*** Data for review ***

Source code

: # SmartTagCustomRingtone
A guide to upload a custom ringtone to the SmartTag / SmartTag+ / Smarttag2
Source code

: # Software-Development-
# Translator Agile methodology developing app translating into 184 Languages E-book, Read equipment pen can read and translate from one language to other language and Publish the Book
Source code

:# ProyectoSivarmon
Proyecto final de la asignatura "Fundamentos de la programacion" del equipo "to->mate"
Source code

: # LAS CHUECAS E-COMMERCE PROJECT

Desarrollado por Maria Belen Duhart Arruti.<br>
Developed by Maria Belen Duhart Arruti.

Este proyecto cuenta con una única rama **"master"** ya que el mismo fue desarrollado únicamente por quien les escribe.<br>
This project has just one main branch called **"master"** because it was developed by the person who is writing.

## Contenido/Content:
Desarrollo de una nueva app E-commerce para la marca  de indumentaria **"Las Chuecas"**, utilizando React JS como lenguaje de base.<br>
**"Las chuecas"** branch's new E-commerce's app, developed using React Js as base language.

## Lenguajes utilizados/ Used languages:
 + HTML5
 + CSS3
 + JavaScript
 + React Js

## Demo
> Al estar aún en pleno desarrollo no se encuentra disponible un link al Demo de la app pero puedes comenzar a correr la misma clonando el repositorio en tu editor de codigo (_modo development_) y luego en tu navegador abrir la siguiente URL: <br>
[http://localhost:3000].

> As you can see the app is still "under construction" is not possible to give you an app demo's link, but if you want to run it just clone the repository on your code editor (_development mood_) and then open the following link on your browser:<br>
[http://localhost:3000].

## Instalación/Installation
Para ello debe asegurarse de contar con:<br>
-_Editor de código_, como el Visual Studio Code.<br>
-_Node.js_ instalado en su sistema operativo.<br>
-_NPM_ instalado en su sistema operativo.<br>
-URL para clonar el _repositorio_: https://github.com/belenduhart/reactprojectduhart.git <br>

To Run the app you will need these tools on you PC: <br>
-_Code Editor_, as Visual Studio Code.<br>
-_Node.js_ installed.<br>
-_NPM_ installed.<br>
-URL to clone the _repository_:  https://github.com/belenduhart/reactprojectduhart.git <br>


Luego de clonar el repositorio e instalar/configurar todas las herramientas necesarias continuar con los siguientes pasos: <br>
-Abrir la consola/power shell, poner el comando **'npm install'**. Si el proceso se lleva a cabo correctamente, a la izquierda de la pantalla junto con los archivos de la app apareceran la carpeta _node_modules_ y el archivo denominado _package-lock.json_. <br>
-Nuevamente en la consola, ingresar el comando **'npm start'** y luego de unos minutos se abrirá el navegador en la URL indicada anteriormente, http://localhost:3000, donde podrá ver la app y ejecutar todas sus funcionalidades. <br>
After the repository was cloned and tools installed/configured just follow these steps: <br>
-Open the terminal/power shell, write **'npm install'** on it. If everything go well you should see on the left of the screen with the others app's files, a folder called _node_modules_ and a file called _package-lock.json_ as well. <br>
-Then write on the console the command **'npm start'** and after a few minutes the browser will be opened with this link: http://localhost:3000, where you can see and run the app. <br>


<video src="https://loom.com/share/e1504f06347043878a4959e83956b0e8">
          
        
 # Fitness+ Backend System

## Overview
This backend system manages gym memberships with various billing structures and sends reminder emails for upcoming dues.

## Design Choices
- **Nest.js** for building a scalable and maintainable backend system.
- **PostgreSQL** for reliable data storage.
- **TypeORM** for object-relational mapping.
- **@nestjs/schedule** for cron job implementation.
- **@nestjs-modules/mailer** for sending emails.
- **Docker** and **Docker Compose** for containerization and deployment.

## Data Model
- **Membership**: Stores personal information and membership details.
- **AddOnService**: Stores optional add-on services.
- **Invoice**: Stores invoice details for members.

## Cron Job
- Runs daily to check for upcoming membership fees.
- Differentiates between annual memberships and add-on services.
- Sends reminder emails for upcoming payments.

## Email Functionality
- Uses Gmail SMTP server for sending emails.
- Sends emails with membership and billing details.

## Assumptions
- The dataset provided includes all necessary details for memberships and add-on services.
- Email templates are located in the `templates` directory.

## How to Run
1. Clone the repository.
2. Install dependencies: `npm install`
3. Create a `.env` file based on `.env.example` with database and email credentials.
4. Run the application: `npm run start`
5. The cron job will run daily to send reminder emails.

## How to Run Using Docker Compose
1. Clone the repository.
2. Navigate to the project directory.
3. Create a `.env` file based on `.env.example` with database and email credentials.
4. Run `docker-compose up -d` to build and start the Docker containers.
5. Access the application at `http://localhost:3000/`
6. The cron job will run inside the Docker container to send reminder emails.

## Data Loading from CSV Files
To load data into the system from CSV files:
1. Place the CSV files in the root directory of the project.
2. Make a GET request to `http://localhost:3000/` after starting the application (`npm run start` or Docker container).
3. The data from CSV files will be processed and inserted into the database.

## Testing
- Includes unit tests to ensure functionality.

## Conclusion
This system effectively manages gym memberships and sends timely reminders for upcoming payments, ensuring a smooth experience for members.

***

What is expected - Please lay out every line of the listing above as a Markdown table with the columns "No." and "Line", numbering the rows in order and leaving out blank lines.

Solution for this task -
| No. | Line |
|---|---|
| 1 | Source code |
| 2 | : # SmartTagCustomRingtone |
| 3 | A guide to upload a custom ringtone to the SmartTag / SmartTag+ / Smarttag2 |
| 4 | Source code |
| 5 | : # Software-Development- |
| 6 | # Translator Agile methodology developing app translating into 184 Languages E-book, Read equipment pen can read and translate from one language to other language and Publish the Book |
| 7 | Source code |
| 8 | :# ProyectoSivarmon |
| 9 | Proyecto final de la asignatura "Fundamentos de la programacion" del equipo "to->mate" |
| 10 | Source code |
| 11 | : # LAS CHUECAS E-COMMERCE PROJECT |
| 12 | Desarrollado por Maria Belen Duhart Arruti.<br> |
| 13 | Developed by Maria Belen Duhart Arruti. |
| 14 | Este proyecto cuenta con una única rama **"master"** ya que el mismo fue desarrollado únicamente por quien les escribe.<br> |
| 15 | This project has just one main branch called **"master"** because it was developed by the person who is writing. |
| 16 | ## Contenido/Content: |
| 17 | Desarrollo de una nueva app E-commerce para la marca  de indumentaria **"Las Chuecas"**, utilizando React JS como lenguaje de base.<br> |
| 18 | **"Las chuecas"** branch's new E-commerce's app, developed using React Js as base language. |
| 19 | ## Lenguajes utilizados/ Used languages: |
| 20 |  + HTML5 |
| 21 |  + CSS3 |
| 22 |  + JavaScript |
| 23 |  + React Js |
| 24 | ## Demo |
| 25 | > Al estar aún en pleno desarrollo no se encuentra disponible un link al Demo de la app pero puedes comenzar a correr la misma clonando el repositorio en tu editor de codigo (_modo development_) y luego en tu navegador abrir la siguiente URL: <br> |
| 26 | [http://localhost:3000]. |
| 27 | > As you can see the app is still "under construction" is not possible to give you an app demo's link, but if you want to run it just clone the repository on your code editor (_development mood_) and then open the following link on your browser:<br> |
| 28 | [http://localhost:3000]. |
| 29 | ## Instalación/Installation |
| 30 | Para ello debe asegurarse de contar con:<br> |
| 31 | -_Editor de código_, como el Visual Studio Code.<br> |
| 32 | -_Node.js_ instalado en su sistema operativo.<br> |
| 33 | -_NPM_ instalado en su sistema operativo.<br> |
| 34 | -URL para clonar el _repositorio_: https://github.com/belenduhart/reactprojectduhart.git <br> |
| 35 | To Run the app you will need these tools on you PC: <br> |
| 36 | -_Code Editor_, as Visual Studio Code.<br> |
| 37 | -_Node.js_ installed.<br> |
| 38 | -_NPM_ installed.<br> |
| 39 | -URL to clone the _repository_:  https://github.com/belenduhart/reactprojectduhart.git <br> |
| 40 | Luego de clonar el repositorio e instalar/configurar todas las herramientas necesarias continuar con los siguientes pasos: <br> |
| 41 | -Abrir la consola/power shell, poner el comando **'npm install'**. Si el proceso se lleva a cabo correctamente, a la izquierda de la pantalla junto con los archivos de la app apareceran la carpeta _node_modules_ y el archivo denominado _package-lock.json_. <br> |
| 42 | -Nuevamente en la consola, ingresar el comando **'npm start'** y luego de unos minutos se abrirá el navegador en la URL indicada anteriormente, http://localhost:3000, donde podrá ver la app y ejecutar todas sus funcionalidades. <br> |
| 43 | After the repository was cloned and tools installed/configured just follow these steps: <br> |
| 44 | -Open the terminal/power shell, write **'npm install'** on it. If everything go well you should see on the left of the screen with the others app's files, a folder called _node_modules_ and a file called _package-lock.json_ as well. <br> |
| 45 | -Then write on the console the command **'npm start'** and after a few minutes the browser will be opened with this link: http://localhost:3000, where you can see and run the app. <br> |
| 46 | <video src="https://loom.com/share/e1504f06347043878a4959e83956b0e8"> |
| 47 |  # Fitness+ Backend System |
| 48 | ## Overview |
| 49 | This backend system manages gym memberships with various billing structures and sends reminder emails for upcoming dues. |
| 50 | ## Design Choices |
| 51 | - **Nest.js** for building a scalable and maintainable backend system. |
| 52 | - **PostgreSQL** for reliable data storage. |
| 53 | - **TypeORM** for object-relational mapping. |
| 54 | - **@nestjs/schedule** for cron job implementation. |
| 55 | - **@nestjs-modules/mailer** for sending emails. |
| 56 | - **Docker** and **Docker Compose** for containerization and deployment. |
| 57 | ## Data Model |
| 58 | - **Membership**: Stores personal information and membership details. |
| 59 | - **AddOnService**: Stores optional add-on services. |
| 60 | - **Invoice**: Stores invoice details for members. |
| 61 | ## Cron Job |
| 62 | - Runs daily to check for upcoming membership fees. |
| 63 | - Differentiates between annual memberships and add-on services. |
| 64 | - Sends reminder emails for upcoming payments. |
| 65 | ## Email Functionality |
| 66 | - Uses Gmail SMTP server for sending emails. |
| 67 | - Sends emails with membership and billing details. |
| 68 | ## Assumptions |
| 69 | - The dataset provided includes all necessary details for memberships and add-on services. |
| 70 | - Email templates are located in the `templates` directory. |
| 71 | ## How to Run |
| 72 | 1. Clone the repository. |
| 73 | 2. Install dependencies: `npm install` |
| 74 | 3. Create a `.env` file based on `.env.example` with database and email credentials. |
| 75 | 4. Run the application: `npm run start` |
| 76 | 5. The cron job will run daily to send reminder emails. |
| 77 | ## How to Run Using Docker Compose |
| 78 | 1. Clone the repository. |
| 79 | 2. Navigate to the project directory. |
| 80 | 3. Create a `.env` file based on `.env.example` with database and email credentials. |
| 81 | 4. Run `docker-compose up -d` to build and start the Docker containers. |
| 82 | 5. Access the application at `http://localhost:3000/` |
| 83 | 6. The cron job will run inside the Docker container to send reminder emails. |
| 84 | ## Data Loading from CSV Files |
| 85 | To load data into the system from CSV files: |
| 86 | 1. Place the CSV files in the root directory of the project. |
| 87 | 2. Make a GET request to `http://localhost:3000/` after starting the application (`npm run start` or Docker container). |
| 88 | 3. The data from CSV files will be processed and inserted into the database. |
| 89 | ## Testing |
| 90 | - Includes unit tests to ensure functionality. |
| 91 | ## Conclusion |
| 92 | This system effectively manages gym memberships and sends timely reminders for upcoming payments, ensuring a smooth experience for members. |